Bill Maher & George W. Equally Clueless About the Web. In an especially telling moment for which he will forever be (rightly) ridiculed, George W. added an "s" to the end of the word Internet during one of the recent presidential debates. It's since become one of the hallmark examples of George W.'s perceived intellectual dimness, a depressing reminder that in America we may have decided to install one of the most intellectually challenged presidents ever right after electing one of our brightest (Clinton). So much for our vaunted meritocracy. But I was reminded of that "Internets" gaffe while watching comedian Bill Maher's otherwise compelling appearance on CNN's Larry King last night. Toward the end of their chat, a caller asked if Maher had a website where she might find his email address and write to him. His face went blank, as he tried to remember where to send her. After a moment, he tried to give her the address, but couldn't recall whether it was at HBO or at some site bearing his name (a producer quickly checked and piped it into King's earpiece, where he relayed it to the audience). The guy didn't know anything about his own website! Sorry to be biased toward the web, but with this possibly unprecedented bit of ignorance, Maher took a quick nosedive in my book as a serious observer of the culture. C'mon, Bill, hire a 10-year-old to occasionally tutor you in your dressing room, if you must. But do spend a little time investigating the present world (to say nothing of the future) every now and again. That goes double if you're going to have any credibility at all in commenting on the backwardness of the right wing. By the way, his site is indeed found at Billmaher.com. And it's a pretty good guess that his so-called blog is ghostwritten.
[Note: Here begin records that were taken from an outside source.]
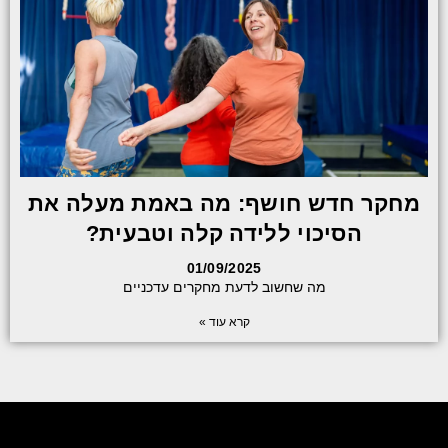
מחקר חדש חושף: מה באמת מעלה את
הסיכוי ללידה קלה וטבעית?
01/09/2025
מה שחשוב לדעת מחקרים עדכניים
קרא עוד »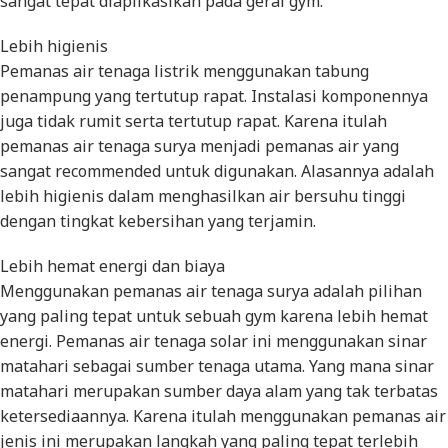
sangat tepat diaplikasikan pada gerai gym.
Lebih higienis
Pemanas air tenaga listrik menggunakan tabung
penampung yang tertutup rapat. Instalasi komponennya
juga tidak rumit serta tertutup rapat. Karena itulah
pemanas air tenaga surya menjadi pemanas air yang
sangat recommended untuk digunakan. Alasannya adalah
lebih higienis dalam menghasilkan air bersuhu tinggi
dengan tingkat kebersihan yang terjamin.
Lebih hemat energi dan biaya
Menggunakan pemanas air tenaga surya adalah pilihan
yang paling tepat untuk sebuah gym karena lebih hemat
energi. Pemanas air tenaga solar ini menggunakan sinar
matahari sebagai sumber tenaga utama. Yang mana sinar
matahari merupakan sumber daya alam yang tak terbatas
ketersediaannya. Karena itulah menggunakan pemanas air
jenis ini merupakan langkah yang paling tepat terlebih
Finally, this bit of brilliantly observed and beautifully rendered prose poetry masquerading as election reportage explains why the hyperliterate British historian Simon Schama was always one of Tina Brown's favorites when she ran the roost at the New Yorker. Here, from a recent piece in Guardian Weekly, an American version of which you'll newly find on some newstands, he riffs on the "Divided States of America," comprised of "Worldly America" (blue) and Godly America (red):

'By the lights of the psephology manuals, Ohio ought to have been a natural for the Democrats: aging industrial cities such as Dayton and Akron, with big concentrations of minorities, suffering prolonged economic pain from outsourced industries. Cleveland and Cincinnati are classic cites of the Worldly plain: half-decayed, incompletely revived; great art museums, a rock 'n roll hall of fame, a terrific symphony orchestra. But drive a bit and you're in deep Zion, where the Holsteins graze by billboards urging the sinful to return to the bosom of the Almighty, the church of Friday Night high school football shouts its hosannas at the touchdowns, and Support Our Troops signs grow as thick as rutabaga.'

Anyway, do please have yourself a pleasant Thanksgiving holiday, gentle reader.